Stored items from a collection
———

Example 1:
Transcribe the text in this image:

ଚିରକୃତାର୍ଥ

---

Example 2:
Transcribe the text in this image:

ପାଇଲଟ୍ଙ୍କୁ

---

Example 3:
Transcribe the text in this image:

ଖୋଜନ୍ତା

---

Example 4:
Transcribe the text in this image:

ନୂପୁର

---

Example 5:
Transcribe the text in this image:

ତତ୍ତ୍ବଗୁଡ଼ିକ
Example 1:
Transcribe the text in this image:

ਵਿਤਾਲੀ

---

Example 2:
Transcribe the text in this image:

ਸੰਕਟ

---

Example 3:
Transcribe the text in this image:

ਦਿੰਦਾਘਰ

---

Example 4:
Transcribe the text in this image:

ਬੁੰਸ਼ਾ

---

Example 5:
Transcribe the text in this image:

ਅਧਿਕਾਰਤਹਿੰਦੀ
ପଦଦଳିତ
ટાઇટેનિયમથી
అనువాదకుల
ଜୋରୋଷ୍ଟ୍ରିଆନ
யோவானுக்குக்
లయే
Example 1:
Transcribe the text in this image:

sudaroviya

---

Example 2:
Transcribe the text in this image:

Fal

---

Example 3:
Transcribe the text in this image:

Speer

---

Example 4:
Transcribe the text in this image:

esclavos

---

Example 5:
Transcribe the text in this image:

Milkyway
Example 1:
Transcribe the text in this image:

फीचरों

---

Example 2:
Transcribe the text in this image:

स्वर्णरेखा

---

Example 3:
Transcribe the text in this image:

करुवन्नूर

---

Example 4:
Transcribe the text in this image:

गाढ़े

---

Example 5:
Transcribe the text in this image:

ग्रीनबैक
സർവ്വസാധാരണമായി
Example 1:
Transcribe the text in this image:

———

EXERCISE REQUIREMENTS
Output the records in full. Match them exactly.

RESPONSE BOX
Example 1:
Transcribe the text in this image:

ଚିରକୃତାର୍ଥ

---

Example 2:
Transcribe the text in this image:

ପାଇଲଟ୍ଙ୍କୁ

---

Example 3:
Transcribe the text in this image:

ଖୋଜନ୍ତା

---

Example 4:
Transcribe the text in this image:

ନୂପୁର

---

Example 5:
Transcribe the text in this image:

ତତ୍ତ୍ବଗୁଡ଼ିକ
Example 1:
Transcribe the text in this image:

ਵਿਤਾਲੀ

---

Example 2:
Transcribe the text in this image:

ਸੰਕਟ

---

Example 3:
Transcribe the text in this image:

ਦਿੰਦਾਘਰ

---

Example 4:
Transcribe the text in this image:

ਬੁੰਸ਼ਾ

---

Example 5:
Transcribe the text in this image:

ਅਧਿਕਾਰਤਹਿੰਦੀ
ପଦଦଳିତ
ટાઇટેનિયમથી
అనువాదకుల
ଜୋରୋଷ୍ଟ୍ରିଆନ
யோவானுக்குக்
లయే
Example 1:
Transcribe the text in this image:

sudaroviya

---

Example 2:
Transcribe the text in this image:

Fal

---

Example 3:
Transcribe the text in this image:

Speer

---

Example 4:
Transcribe the text in this image:

esclavos

---

Example 5:
Transcribe the text in this image:

Milkyway
Example 1:
Transcribe the text in this image:

फीचरों

---

Example 2:
Transcribe the text in this image:

स्वर्णरेखा

---

Example 3:
Transcribe the text in this image:

करुवन्नूर

---

Example 4:
Transcribe the text in this image:

गाढ़े

---

Example 5:
Transcribe the text in this image:

ग्रीनबैक
സർവ്വസാധാരണമായി
Example 1:
Transcribe the text in this image:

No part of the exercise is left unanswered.